--- Records for this task Enclosed Below ---

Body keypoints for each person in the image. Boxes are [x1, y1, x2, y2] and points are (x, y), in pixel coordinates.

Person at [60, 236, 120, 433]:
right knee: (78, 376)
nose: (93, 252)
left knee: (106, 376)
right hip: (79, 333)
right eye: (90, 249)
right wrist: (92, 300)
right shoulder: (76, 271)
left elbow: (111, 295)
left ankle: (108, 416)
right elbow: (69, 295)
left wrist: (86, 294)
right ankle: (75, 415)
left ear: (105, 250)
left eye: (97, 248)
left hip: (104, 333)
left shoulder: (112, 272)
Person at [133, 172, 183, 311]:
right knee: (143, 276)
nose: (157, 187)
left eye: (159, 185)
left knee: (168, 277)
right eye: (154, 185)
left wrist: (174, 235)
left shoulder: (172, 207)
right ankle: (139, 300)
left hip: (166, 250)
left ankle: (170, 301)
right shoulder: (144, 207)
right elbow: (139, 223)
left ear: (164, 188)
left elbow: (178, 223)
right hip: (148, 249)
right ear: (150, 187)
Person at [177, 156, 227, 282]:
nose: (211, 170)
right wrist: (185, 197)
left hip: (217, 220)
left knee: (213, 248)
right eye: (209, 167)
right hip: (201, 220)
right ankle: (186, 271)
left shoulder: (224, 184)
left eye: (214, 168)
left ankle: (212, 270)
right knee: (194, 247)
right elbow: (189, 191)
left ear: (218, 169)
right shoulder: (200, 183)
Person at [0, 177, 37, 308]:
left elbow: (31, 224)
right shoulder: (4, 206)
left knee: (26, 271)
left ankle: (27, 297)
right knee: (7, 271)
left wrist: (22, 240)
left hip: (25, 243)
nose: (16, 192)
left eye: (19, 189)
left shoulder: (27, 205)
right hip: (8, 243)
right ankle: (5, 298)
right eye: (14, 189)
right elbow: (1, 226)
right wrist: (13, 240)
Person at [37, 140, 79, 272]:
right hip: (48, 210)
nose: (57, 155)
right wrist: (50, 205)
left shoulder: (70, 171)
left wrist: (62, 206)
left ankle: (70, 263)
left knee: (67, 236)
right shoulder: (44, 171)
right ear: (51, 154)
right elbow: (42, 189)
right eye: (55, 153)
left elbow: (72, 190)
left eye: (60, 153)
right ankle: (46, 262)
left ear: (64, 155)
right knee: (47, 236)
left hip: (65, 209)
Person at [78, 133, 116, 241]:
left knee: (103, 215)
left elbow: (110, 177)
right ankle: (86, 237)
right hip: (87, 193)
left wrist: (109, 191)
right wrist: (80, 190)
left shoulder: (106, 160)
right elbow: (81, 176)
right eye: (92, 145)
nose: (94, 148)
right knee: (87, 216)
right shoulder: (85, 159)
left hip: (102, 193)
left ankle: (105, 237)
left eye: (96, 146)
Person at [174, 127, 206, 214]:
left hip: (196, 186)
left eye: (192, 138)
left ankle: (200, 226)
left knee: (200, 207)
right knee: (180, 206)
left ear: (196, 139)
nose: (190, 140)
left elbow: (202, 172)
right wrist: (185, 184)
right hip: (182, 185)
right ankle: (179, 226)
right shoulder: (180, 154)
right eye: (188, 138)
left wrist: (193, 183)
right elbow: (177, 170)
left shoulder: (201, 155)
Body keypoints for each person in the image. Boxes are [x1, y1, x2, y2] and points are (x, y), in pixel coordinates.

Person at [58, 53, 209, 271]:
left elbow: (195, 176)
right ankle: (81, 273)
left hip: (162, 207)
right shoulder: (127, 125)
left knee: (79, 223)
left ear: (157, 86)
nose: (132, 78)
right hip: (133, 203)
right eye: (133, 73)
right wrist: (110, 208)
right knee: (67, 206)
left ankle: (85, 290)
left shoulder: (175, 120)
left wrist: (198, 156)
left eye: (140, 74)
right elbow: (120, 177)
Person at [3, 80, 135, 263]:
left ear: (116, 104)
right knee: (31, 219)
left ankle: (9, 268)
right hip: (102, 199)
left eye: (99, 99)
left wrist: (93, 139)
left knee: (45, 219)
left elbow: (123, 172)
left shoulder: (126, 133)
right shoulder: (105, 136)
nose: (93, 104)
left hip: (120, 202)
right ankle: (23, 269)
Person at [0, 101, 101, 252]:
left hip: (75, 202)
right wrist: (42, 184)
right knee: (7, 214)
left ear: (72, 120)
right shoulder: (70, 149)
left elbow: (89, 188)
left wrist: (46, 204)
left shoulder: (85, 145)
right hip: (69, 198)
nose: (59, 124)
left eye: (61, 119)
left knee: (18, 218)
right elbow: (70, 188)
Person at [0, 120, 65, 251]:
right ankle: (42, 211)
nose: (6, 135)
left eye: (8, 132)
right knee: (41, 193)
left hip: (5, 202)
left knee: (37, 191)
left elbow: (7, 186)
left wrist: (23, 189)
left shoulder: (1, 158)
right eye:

--- End of Enclosed Records for this task ---

* [Exercise prompt]
Repeat the data in full. Alter nothing.

* [Exercise output]
Body keypoints for each person in the image. Boxes are [x1, y1, x2, y2] and points are (x, y), in pixel coordinates.

Person at [60, 236, 120, 433]:
right knee: (78, 376)
nose: (93, 252)
left knee: (106, 376)
right hip: (79, 333)
right eye: (90, 249)
right wrist: (92, 300)
right shoulder: (76, 271)
left elbow: (111, 295)
left ankle: (108, 416)
right elbow: (69, 295)
left wrist: (86, 294)
right ankle: (75, 415)
left ear: (105, 250)
left eye: (97, 248)
left hip: (104, 333)
left shoulder: (112, 272)
Person at [133, 172, 183, 311]:
right knee: (143, 276)
nose: (157, 187)
left eye: (159, 185)
left knee: (168, 277)
right eye: (154, 185)
left wrist: (174, 235)
left shoulder: (172, 207)
right ankle: (139, 300)
left hip: (166, 250)
left ankle: (170, 301)
right shoulder: (144, 207)
right elbow: (139, 223)
left ear: (164, 188)
left elbow: (178, 223)
right hip: (148, 249)
right ear: (150, 187)
Person at [177, 156, 227, 282]:
nose: (211, 170)
right wrist: (185, 197)
left hip: (217, 220)
left knee: (213, 248)
right eye: (209, 167)
right hip: (201, 220)
right ankle: (186, 271)
left shoulder: (224, 184)
left eye: (214, 168)
left ankle: (212, 270)
right knee: (194, 247)
right elbow: (189, 191)
left ear: (218, 169)
right shoulder: (200, 183)
Person at [0, 177, 37, 308]:
left elbow: (31, 224)
right shoulder: (4, 206)
left knee: (26, 271)
left ankle: (27, 297)
right knee: (7, 271)
left wrist: (22, 240)
left hip: (25, 243)
nose: (16, 192)
left eye: (19, 189)
left shoulder: (27, 205)
right hip: (8, 243)
right ankle: (5, 298)
right eye: (14, 189)
right elbow: (1, 226)
right wrist: (13, 240)
Person at [37, 140, 79, 272]:
right hip: (48, 210)
nose: (57, 155)
right wrist: (50, 205)
left shoulder: (70, 171)
left wrist: (62, 206)
left ankle: (70, 263)
left knee: (67, 236)
right shoulder: (44, 171)
right ear: (51, 154)
right elbow: (42, 189)
right eye: (55, 153)
left elbow: (72, 190)
left eye: (60, 153)
right ankle: (46, 262)
left ear: (64, 155)
right knee: (47, 236)
left hip: (65, 209)
Person at [78, 133, 116, 241]:
left knee: (103, 215)
left elbow: (110, 177)
right ankle: (86, 237)
right hip: (87, 193)
left wrist: (109, 191)
right wrist: (80, 190)
left shoulder: (106, 160)
right elbow: (81, 176)
right eye: (92, 145)
nose: (94, 148)
right knee: (87, 216)
right shoulder: (85, 159)
left hip: (102, 193)
left ankle: (105, 237)
left eye: (96, 146)
Person at [174, 127, 206, 214]:
left hip: (196, 186)
left eye: (192, 138)
left ankle: (200, 226)
left knee: (200, 207)
right knee: (180, 206)
left ear: (196, 139)
nose: (190, 140)
left elbow: (202, 172)
right wrist: (185, 184)
right hip: (182, 185)
right ankle: (179, 226)
right shoulder: (180, 154)
right eye: (188, 138)
left wrist: (193, 183)
right elbow: (177, 170)
left shoulder: (201, 155)
Body keypoints for each person in the image. Boxes are [x1, y1, x2, y2] and points are (x, y), in pixel coordinates.

Person at [58, 53, 209, 271]:
left elbow: (195, 176)
right ankle: (81, 273)
left hip: (162, 207)
right shoulder: (127, 125)
left knee: (79, 223)
left ear: (157, 86)
nose: (132, 78)
right hip: (133, 203)
right eye: (133, 73)
right wrist: (110, 208)
right knee: (67, 206)
left ankle: (85, 290)
left shoulder: (175, 120)
left wrist: (198, 156)
left eye: (140, 74)
right elbow: (120, 177)
Person at [3, 80, 135, 263]:
left ear: (116, 104)
right knee: (31, 219)
left ankle: (9, 268)
right hip: (102, 199)
left eye: (99, 99)
left wrist: (93, 139)
left knee: (45, 219)
left elbow: (123, 172)
left shoulder: (126, 133)
right shoulder: (105, 136)
nose: (93, 104)
left hip: (120, 202)
right ankle: (23, 269)
Person at [0, 101, 101, 252]:
left hip: (75, 202)
right wrist: (42, 184)
right knee: (7, 214)
left ear: (72, 120)
right shoulder: (70, 149)
left elbow: (89, 188)
left wrist: (46, 204)
left shoulder: (85, 145)
right hip: (69, 198)
nose: (59, 124)
left eye: (61, 119)
left knee: (18, 218)
right elbow: (70, 188)
Person at [0, 120, 65, 251]:
right ankle: (42, 211)
nose: (6, 135)
left eye: (8, 132)
right knee: (41, 193)
left hip: (5, 202)
left knee: (37, 191)
left elbow: (7, 186)
left wrist: (23, 189)
left shoulder: (1, 158)
right eye:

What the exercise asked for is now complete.